Supplied text:
►

In [47]:
import pandas as pd
import re
import numpy as np

# dataset imported from
twitters = pd.read_csv(r'C:\Users\Yann\Desktop\gotTwitter.csv', usecols=['text'])
twitters

vocabSize = 10000

In [48]:
def preprocess(texts, vocabSize=vocabSize):
    ppt = []

    for text in texts:
        # removing everything after @
        filteredText = re.sub(r'@\S+', "", text);
        # removing URLS
        filteredText = re.sub(r'http\S+', '', filteredText)
        filteredText = re.sub(r'http\S+', '', filteredText)
        # removing everything that is not a letter or space
        filteredText = re.sub(r'[^\w ]', u'', filteredText)
        filteredText = re.sub(r'[^a-zA-Z\s]', u'', filteredText, flags=re.UNICODE)
        # removing trailing whitespaces and \n
        filteredText = re.sub(' +', ' ', filteredText)
        filteredText = filteredText.strip()
        filteredText = filteredText.replace('\n', '')
        # lower casing
        ppt.append(filteredText.lower())

    # keeping only the first vocabSize words of the text
    # first finding the vocabSize first elements
    t = ' '.join(ppt)
    t = t.split(' ')
    d = dict()
    for word in t:
        d[word] = 0
    for word in t:
        d[word] += 1
    wordCount = dict(sorted(d.items(), key=lambda item: item[1], reverse=True))

◄

[Dataset excerpt]

►

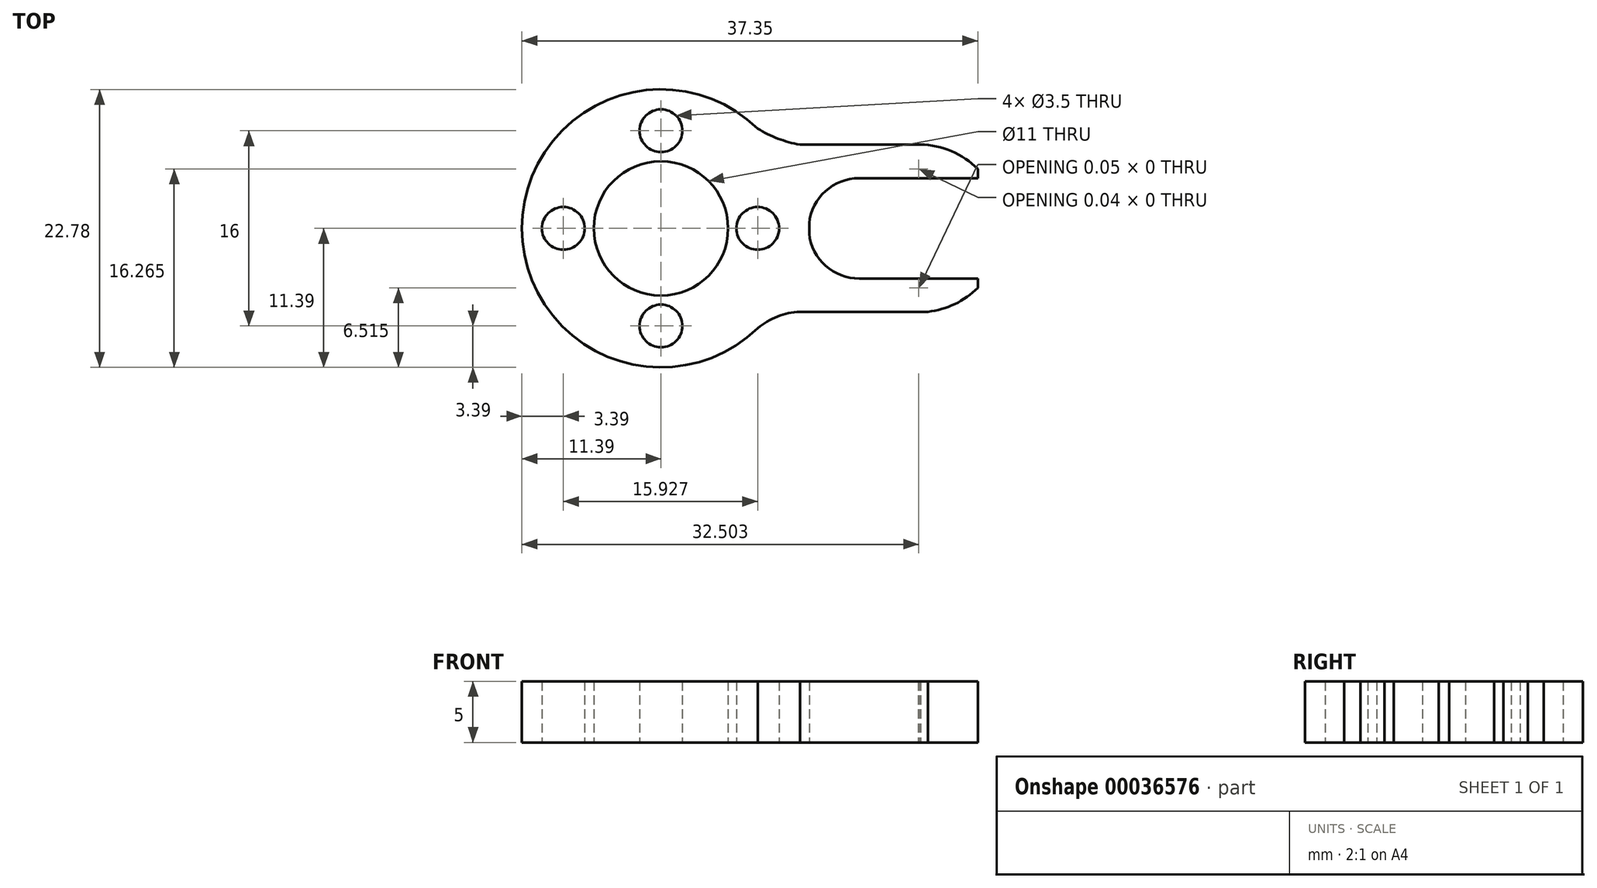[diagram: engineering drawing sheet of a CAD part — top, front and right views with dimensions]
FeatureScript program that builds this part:
annotation { "Feature Type Name" : "Feature", "Feature Type Description" : "" }
export const myFeature = defineFeature(function(context is Context, id is Id, definition is map)
    precondition{}
    {
        {
            var Q0;
            Q0=qCreatedBy(makeId("Top.planeOp"),FACE);
            var sketch = newSketch(context, id + "F0", { "sketchPlane" : qUnion([Q0])});
            skArc(sketch, "E0", {"start": v(7.93, 8.18) * mm, "mid": v(-11.4, 0) * mm, "end": v(7.93, -8.18) * mm});
            skCircle(sketch, "E1", {"center": v(0, 0) * mm, "radius": 5.5 * mm});
            skCircle(sketch, "E2", {"center": v(0, 8) * mm, "radius": 1.75 * mm});
            skCircle(sketch, "E3", {"center": v(-8, 0) * mm, "radius": 1.75 * mm});
            skCircle(sketch, "E4", {"center": v(0, -8) * mm, "radius": 1.75 * mm});
            skCircle(sketch, "E5", {"center": v(7.93, 0) * mm, "radius": 1.75 * mm});
            skArc(sketch, "E6", {"start": v(16.24, 4.87) * mm, "mid": v(12.95, 3.6) * mm, "end": v(11.38, 0.45) * mm});
            skArc(sketch, "E7", {"start": v(21.09, -4.87) * mm, "mid": v(21.11, -4.88) * mm, "end": v(21.14, -4.87) * mm});
            skArc(sketch, "E8", {"start": v(21.86, -6.83) * mm, "mid": v(24.08, -6.2) * mm, "end": v(25.96, -4.87) * mm});
            skLineSegment(sketch, "E9", {"start": v(21.26, 6.87) * mm, "end": v(11.38, 6.86) * mm});
            skLineSegment(sketch, "E10", {"start": v(21.86, -6.83) * mm, "end": v(11.38, -6.83) * mm});
            skLineSegment(sketch, "E11", {"start": v(16.26, -4.87) * mm, "end": v(25.96, -4.87) * mm});
            skLineSegment(sketch, "E12", {"start": v(25.96, 4.87) * mm, "end": v(16.24, 4.87) * mm});
            skLineSegment(sketch, "E13.trimOffspring", {"start": v(21.09, -4.87) * mm, "end": v(21.09, -4.87) * mm});
            skArc(sketch, "E14.trimOffspring", {"start": v(11.38, -0.45) * mm, "mid": v(12.96, -3.61) * mm, "end": v(16.26, -4.87) * mm});
            skArc(sketch, "E15.trimOffspring", {"start": v(25.96, 4.87) * mm, "mid": v(23.66, 6.39) * mm, "end": v(20.95, 6.87) * mm});
            skArc(sketch, "E16.trimOffspring", {"start": v(21.13, 4.87) * mm, "mid": v(21.1, 4.87) * mm, "end": v(21.07, 4.87) * mm});
            skArc(sketch, "E17", {"start": v(7.93, 8.18) * mm, "mid": v(9.6, 7.36) * mm, "end": v(11.38, 6.86) * mm});
            skArc(sketch, "E18", {"start": v(11.38, -6.83) * mm, "mid": v(9.55, -7.23) * mm, "end": v(7.93, -8.18) * mm});
            skArc(sketch, "E19.trimOffspring", {"start": v(11.38, -0.45) * mm, "mid": v(11.4, 0) * mm, "end": v(11.38, 0.45) * mm});
            skLineSegment(sketch, "E20.0", {"start": v(16.26, -4.11) * mm, "end": v(25.96, -4.11) * mm});
            skLineSegment(sketch, "E20.1", {"start": v(25.96, 4.11) * mm, "end": v(16.24, 4.11) * mm});
            skArc(sketch, "E20.2", {"start": v(16.24, 4.11) * mm, "mid": v(13.48, 3.06) * mm, "end": v(12.14, 0.43) * mm});
            skArc(sketch, "E20.3", {"start": v(12.14, -0.43) * mm, "mid": v(12.15, 0) * mm, "end": v(12.14, 0.43) * mm});
            skArc(sketch, "E20.4", {"start": v(12.14, -0.43) * mm, "mid": v(13.5, -3.07) * mm, "end": v(16.26, -4.11) * mm});
            skLineSegment(sketch, "E21", {"start": v(25.96, 4.87) * mm, "end": v(25.96, 4.11) * mm});
            skLineSegment(sketch, "E22", {"start": v(25.96, -4.87) * mm, "end": v(25.96, -4.11) * mm});
            skSolve(sketch);
        }
        {
            var Q0;
            Q0=makeQuery(id+"F0.imprint","IMPRINT",FACE,{"disambiguationData":[TD([[makeQuery(id+"F0.imprint","IMPRINT",EDGE,{"derivedFrom":sQuery(id+"F0.wireOp",EDGE,"E0")}),1.0]])]});
            var Q1;
            {var subQ9=sQuery(id+"F0.wireOp",EDGE,"E6");Q1=makeQuery(id+"F0.imprint","IMPRINT",FACE,{"disambiguationData":[TD([[makeQuery(id+"F0.imprint","IMPRINT",EDGE,{"derivedFrom":subQ9}),1.0]])]});}
            extrude(context, id + "F1", {"entities" : qUnion([Q0, Q1]), "depth" : 5 * mm});
        }
    });
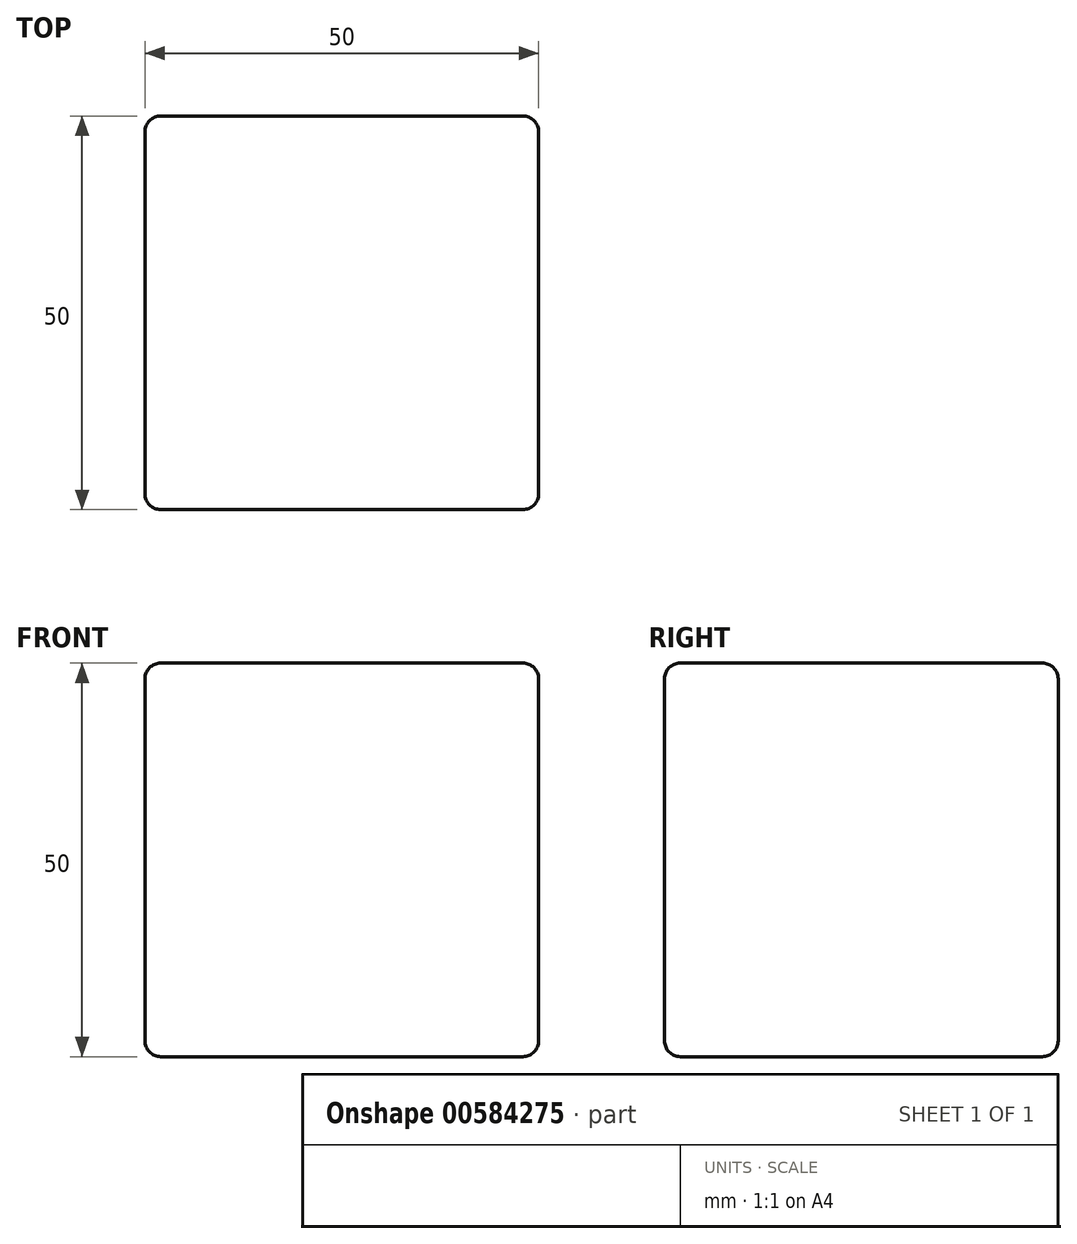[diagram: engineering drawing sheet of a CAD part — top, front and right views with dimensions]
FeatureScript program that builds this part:
annotation { "Feature Type Name" : "Feature", "Feature Type Description" : "" }
export const myFeature = defineFeature(function(context is Context, id is Id, definition is map)
    precondition{}
    {
        {
            var Q0;
            Q0=qCreatedBy(makeId("Top.planeOp"),FACE);
            var sketch = newSketch(context, id + "F0", { "sketchPlane" : qUnion([Q0])});
            skLineSegment(sketch, "E0.bottom", {"start": v(-25, 25) * mm, "end": v(25, 25) * mm});
            skLineSegment(sketch, "E0.top", {"start": v(-25, -25) * mm, "end": v(25, -25) * mm});
            skLineSegment(sketch, "E0.left", {"start": v(-25, 25) * mm, "end": v(-25, -25) * mm});
            skLineSegment(sketch, "E0.right", {"start": v(25, 25) * mm, "end": v(25, -25) * mm});
            skSolve(sketch);
        }
        {
            var Q0;
            Q0=makeQuery(id+"F0.imprint","IMPRINT",FACE,{"disambiguationData":[TD([[makeQuery(id+"F0.imprint","IMPRINT",EDGE,{"derivedFrom":sQuery(id+"F0.wireOp",EDGE,"E0.bottom")}),-1.0]])]});
            extrude(context, id + "F1", {"entities" : qUnion([Q0]), "depth" : 50 * mm, "offsetDistance" : 25 * mm});
        }
        {
            var Q0;
            Q0=makeQuery(id+"F1.opExtrude","CAP_FACE",FACE,{"disambiguationData":[OSD([sQuery(id+"F0.wireOp",EDGE,"E0.bottom"),sQuery(id+"F0.wireOp",EDGE,"E0.top"),sQuery(id+"F0.wireOp",EDGE,"E0.left"),sQuery(id+"F0.wireOp",EDGE,"E0.right")])],"isStart":false});
            var Q1;
            Q1=makeQuery(id+"F1.opExtrude","SWEPT_FACE",FACE,{"disambiguationData":[OSD([sQuery(id+"F0.wireOp",EDGE,"E0.left")])]});
            var Q2;
            Q2=makeQuery(id+"F1.opExtrude","SWEPT_FACE",FACE,{"disambiguationData":[OSD([sQuery(id+"F0.wireOp",EDGE,"E0.bottom")])]});
            var Q3;
            Q3=makeQuery(id+"F1.opExtrude","SWEPT_FACE",FACE,{"disambiguationData":[OSD([sQuery(id+"F0.wireOp",EDGE,"E0.right")])]});
            var Q4;
            Q4=makeQuery(id+"F1.opExtrude","SWEPT_FACE",FACE,{"disambiguationData":[OSD([sQuery(id+"F0.wireOp",EDGE,"E0.top")])]});
            fillet(context, id + "F2", {"entities" : qUnion([Q0, Q1, Q2, Q3, Q4]), "radius" : 2 * mm, "tangentPropagation" : true, "allowEdgeOverflow" : false});
        }
    });
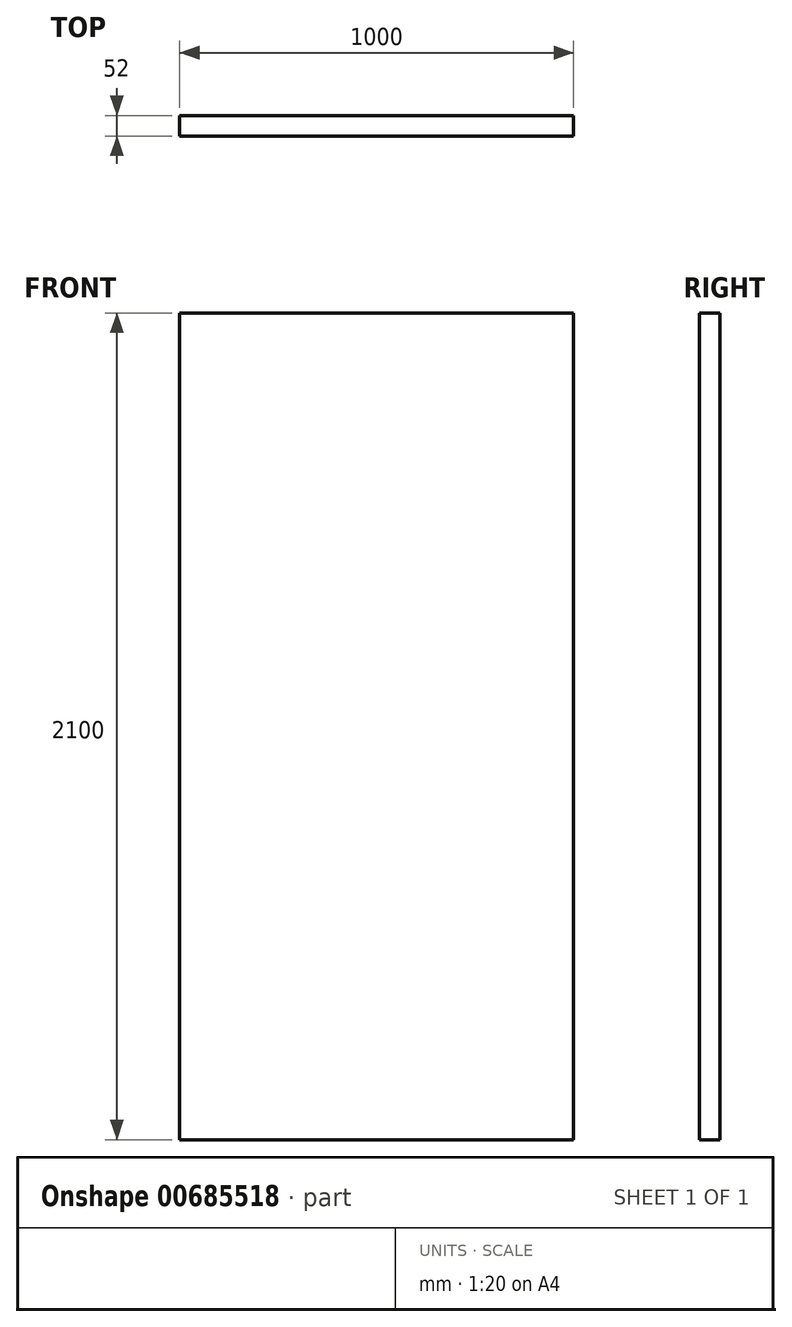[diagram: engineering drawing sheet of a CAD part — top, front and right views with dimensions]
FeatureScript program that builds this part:
annotation { "Feature Type Name" : "Feature", "Feature Type Description" : "" }
export const myFeature = defineFeature(function(context is Context, id is Id, definition is map)
    precondition{}
    {
        {
            var Q0;
            Q0=qCreatedBy(makeId("Front.planeOp"),FACE);
            var sketch = newSketch(context, id + "F0", { "sketchPlane" : qUnion([Q0])});
            skLineSegment(sketch, "E0.bottom", {"start": v(3277.39, -1875.66) * mm, "end": v(2277.39, -1875.66) * mm});
            skLineSegment(sketch, "E0.top", {"start": v(3277.39, 224.34) * mm, "end": v(2277.39, 224.34) * mm});
            skLineSegment(sketch, "E0.left", {"start": v(3277.39, -1875.66) * mm, "end": v(3277.39, 224.34) * mm});
            skLineSegment(sketch, "E0.right", {"start": v(2277.39, -1875.66) * mm, "end": v(2277.39, 224.34) * mm});
            skLineSegment(sketch, "E1.bottom", {"start": v(-3545.3, 1839.4) * mm, "end": v(-3330.45, 1839.4) * mm});
            skLineSegment(sketch, "E1.top", {"start": v(-3545.3, 1772.72) * mm, "end": v(-3330.45, 1772.72) * mm});
            skLineSegment(sketch, "E1.left", {"start": v(-3545.3, 1839.4) * mm, "end": v(-3545.3, 1772.72) * mm});
            skLineSegment(sketch, "E1.right", {"start": v(-3330.45, 1839.4) * mm, "end": v(-3330.45, 1772.72) * mm});
            skSolve(sketch);
        }
        {
            var Q0;
            Q0=makeQuery(id+"F0.imprint","IMPRINT",FACE,{"disambiguationData":[TD([[makeQuery(id+"F0.imprint","IMPRINT",EDGE,{"derivedFrom":sQuery(id+"F0.wireOp",EDGE,"E0.bottom")}),-1.0]])]});
            extrude(context, id + "F1", {"entities" : qUnion([Q0]), "depth" : 52 * mm, "offsetDistance" : 25.4 * mm});
        }
    });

◄

Directives:
A - Summarize the Python code in two sentences.
B - Repeat a passage of the Python code word for word, beginning at the words "# lower casing" and stopping after "t = t.split(' ')".

Per-task outputs:
A - The code imports pandas, re and numpy, reads the "text" column of a CSV file into a DataFrame, and sets a vocabulary size of 10000. It defines a preprocess function that strips @-prefixed strings, URLs, non-letter characters and extra whitespace from each text and lowercases it, then joins the results and counts each word's occurrences, sorting the counts in descending order.

B -
# lower casing
        ppt.append(filteredText.lower())

    # keeping only the first vocabSize words of the text
    # first finding the vocabSize first elements
    t = ' '.join(ppt)
    t = t.split(' ')